§ TASK GOAL
Please retype all of the records below word for word, leaving out any pictures.

§ Transcribed page contents
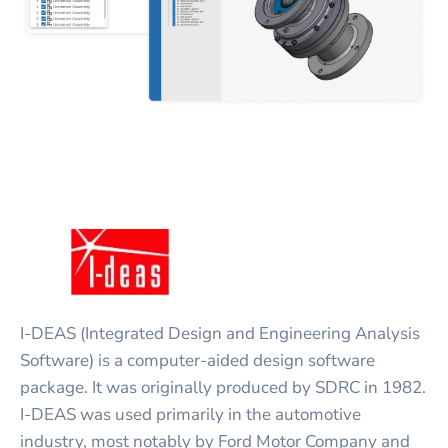
I-DEAS (Integrated Design and Engineering Analysis
Software) is a computer-aided design software
package. It was originally produced by SDRC in 1982.
I-DEAS was used primarily in the automotive
industry, most notably by Ford Motor Company and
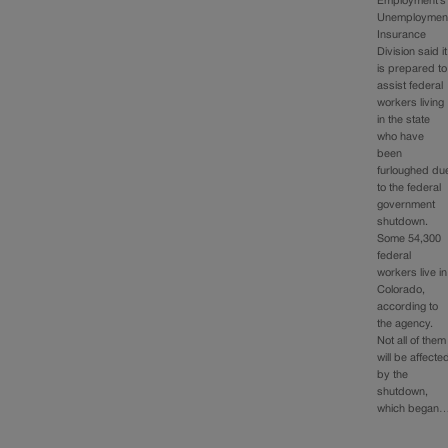
Employment’s
Unemploymen
Insurance
Division said it
is prepared to
assist federal
workers living
in the state
who have
been
furloughed du
to the federal
government
shutdown.
Some 54,300
federal
workers live in
Colorado,
according to
the agency.
Not all of them
will be affecte
by the
shutdown,
which began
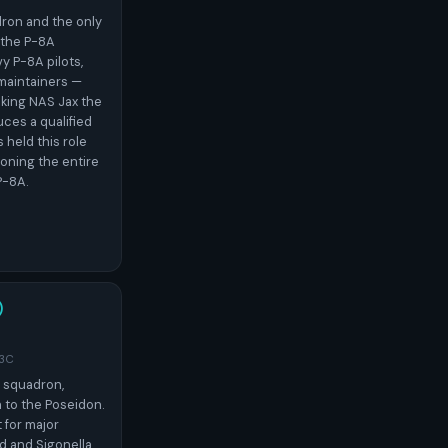
dron and the only
 the P-8A
vy P-8A pilots,
d maintainers —
king NAS Jax the
uces a qualified
held this role
ioning the entire
P-8A.
)
-3C
A squadron,
 to the Poseidon.
for major
d and Sigonella,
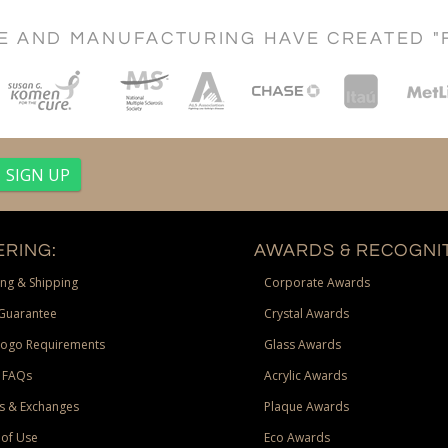
CE AND MANUFACTURING HAVE CREATED "
RING:
AWARDS & RECOGNIT
ng & Shipping
Corporate Awards
Guarantee
Crystal Awards
Logo Requirements
Glass Awards
 FAQs
Acrylic Awards
s & Exchanges
Plaque Awards
of Use
Eco Awards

§ ANSWER FOR THIS EXERCISE
I-DEAS (Integrated Design and Engineering Analysis
Software) is a computer-aided design software
package. It was originally produced by SDRC in 1982.
I-DEAS was used primarily in the automotive
industry, most notably by Ford Motor Company and
Employment’s
Unemploymen
Insurance
Division said it
is prepared to
assist federal
workers living
in the state
who have
been
furloughed du
to the federal
government
shutdown.
Some 54,300
federal
workers live in
Colorado,
according to
the agency.
Not all of them
will be affecte
by the
shutdown,
which began
dron and the only
 the P-8A
vy P-8A pilots,
d maintainers —
king NAS Jax the
uces a qualified
held this role
ioning the entire
P-8A.
)
-3C
A squadron,
 to the Poseidon.
for major
d and Sigonella,
CE AND MANUFACTURING HAVE CREATED "
RING:
AWARDS & RECOGNIT
ng & Shipping
Corporate Awards
Guarantee
Crystal Awards
Logo Requirements
Glass Awards
 FAQs
Acrylic Awards
s & Exchanges
Plaque Awards
of Use
Eco Awards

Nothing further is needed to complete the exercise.